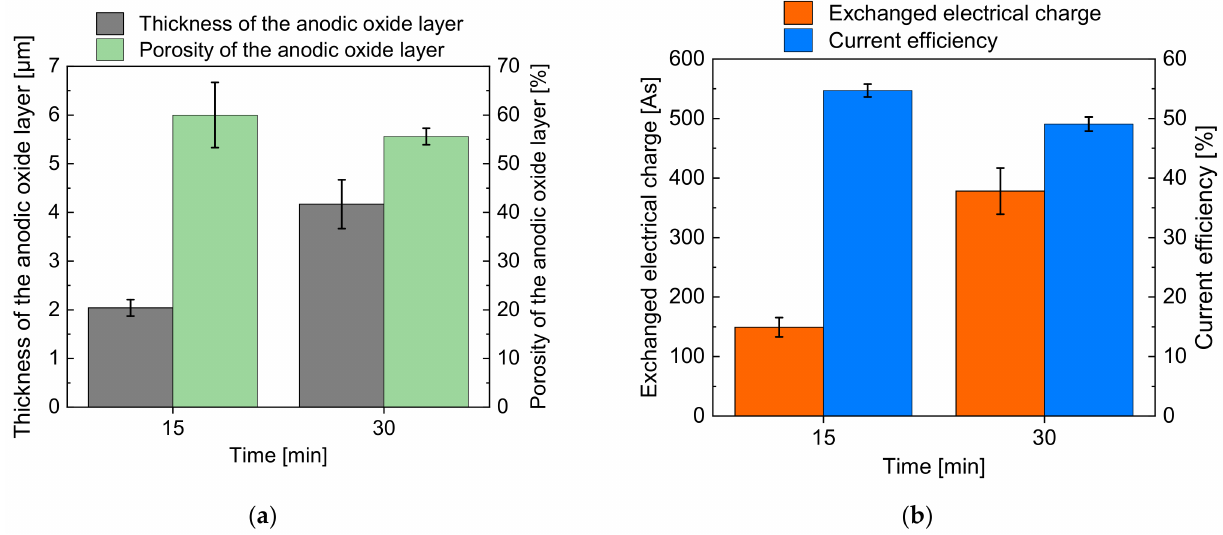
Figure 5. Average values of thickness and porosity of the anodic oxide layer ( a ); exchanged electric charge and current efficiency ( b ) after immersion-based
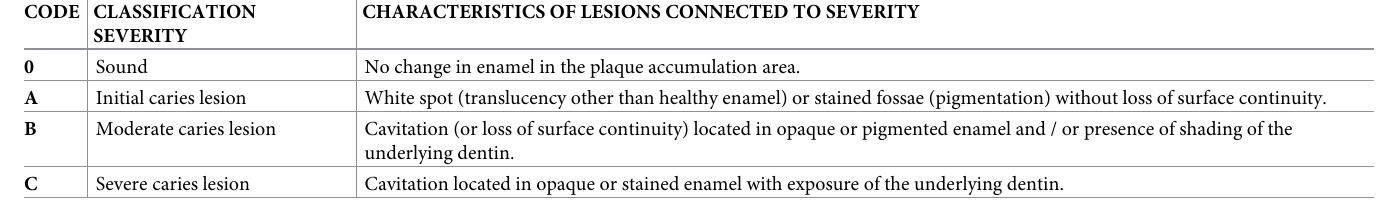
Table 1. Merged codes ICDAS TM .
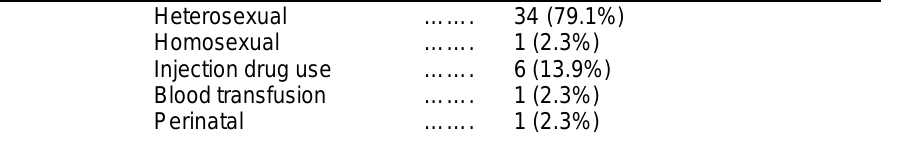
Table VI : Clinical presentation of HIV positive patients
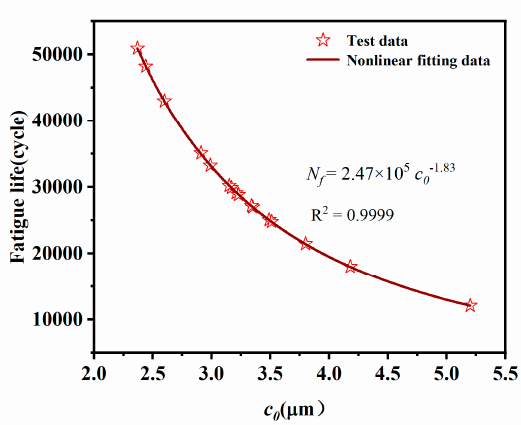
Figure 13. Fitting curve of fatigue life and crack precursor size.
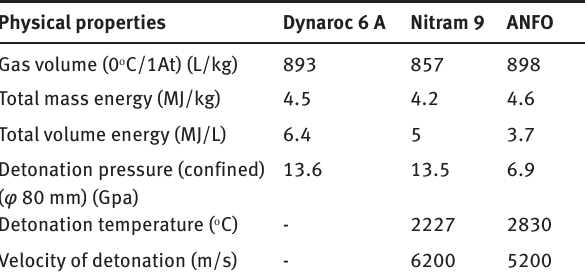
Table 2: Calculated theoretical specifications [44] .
---
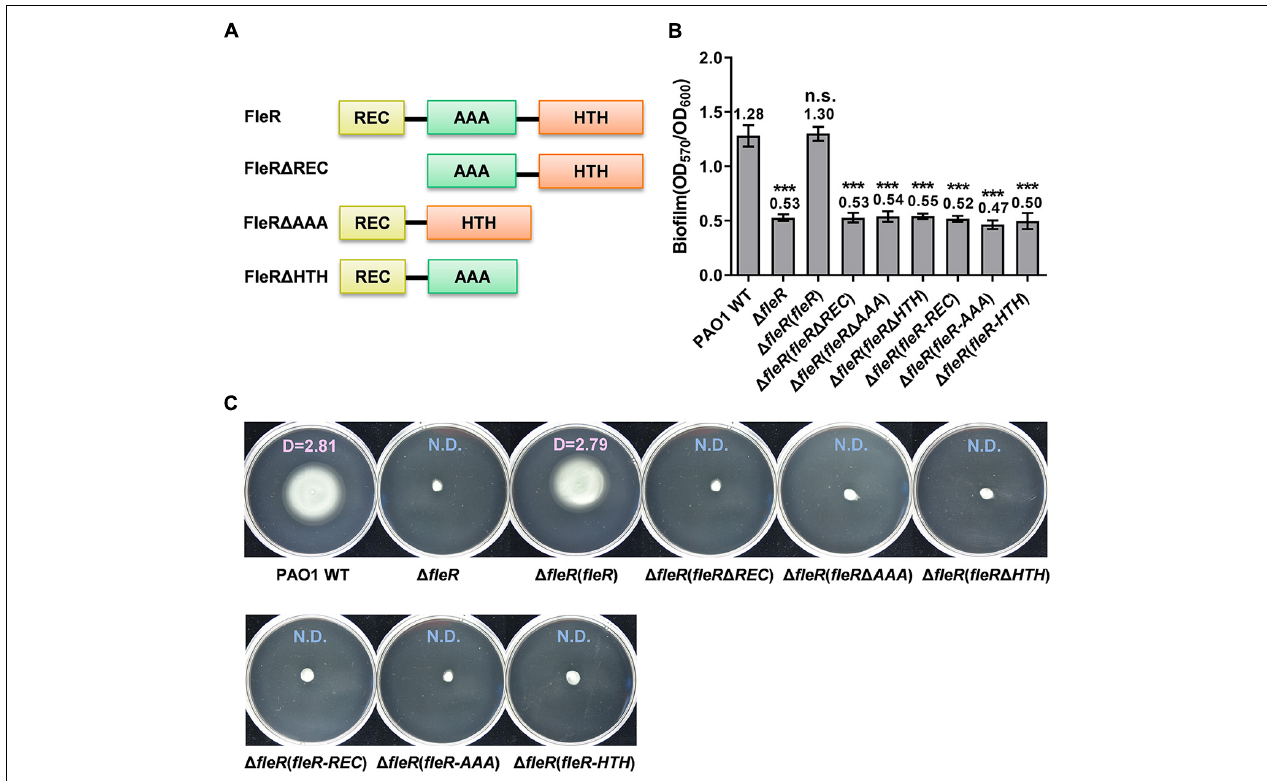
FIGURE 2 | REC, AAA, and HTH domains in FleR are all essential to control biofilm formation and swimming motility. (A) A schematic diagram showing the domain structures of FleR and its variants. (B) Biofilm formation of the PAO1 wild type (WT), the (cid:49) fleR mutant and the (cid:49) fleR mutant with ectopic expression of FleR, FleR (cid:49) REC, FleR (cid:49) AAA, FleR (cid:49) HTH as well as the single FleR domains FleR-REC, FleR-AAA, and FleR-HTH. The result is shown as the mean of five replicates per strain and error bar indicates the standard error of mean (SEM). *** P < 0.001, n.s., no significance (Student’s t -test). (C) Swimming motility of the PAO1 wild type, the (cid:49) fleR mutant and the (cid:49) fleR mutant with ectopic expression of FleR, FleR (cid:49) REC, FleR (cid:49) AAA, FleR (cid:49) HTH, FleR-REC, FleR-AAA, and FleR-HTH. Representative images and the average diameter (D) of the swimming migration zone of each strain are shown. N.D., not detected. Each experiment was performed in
--
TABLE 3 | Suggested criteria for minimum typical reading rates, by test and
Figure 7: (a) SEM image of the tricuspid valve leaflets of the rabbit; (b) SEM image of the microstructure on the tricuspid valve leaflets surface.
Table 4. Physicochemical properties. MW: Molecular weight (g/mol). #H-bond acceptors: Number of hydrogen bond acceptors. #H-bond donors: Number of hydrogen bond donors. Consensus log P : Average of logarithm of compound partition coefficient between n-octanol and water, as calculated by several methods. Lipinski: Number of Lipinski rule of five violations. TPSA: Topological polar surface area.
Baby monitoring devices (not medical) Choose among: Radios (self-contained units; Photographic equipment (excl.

> EXERCISE AIM: Look above for the line holding "TABLE 3 | Suggested", then set down exactly that line and every line after it up to and including the line holding "Table 4. Physicochemical", with nothing else.

> TASK ANSWER:
TABLE 3 | Suggested criteria for minimum typical reading rates, by test and
Figure 7: (a) SEM image of the tricuspid valve leaflets of the rabbit; (b) SEM image of the microstructure on the tricuspid valve leaflets surface.
Table 4. Physicochemical properties. MW: Molecular weight (g/mol). #H-bond acceptors: Number of hydrogen bond acceptors. #H-bond donors: Number of hydrogen bond donors. Consensus log P : Average of logarithm of compound partition coefficient between n-octanol and water, as calculated by several methods. Lipinski: Number of Lipinski rule of five violations. TPSA: Topological polar surface area.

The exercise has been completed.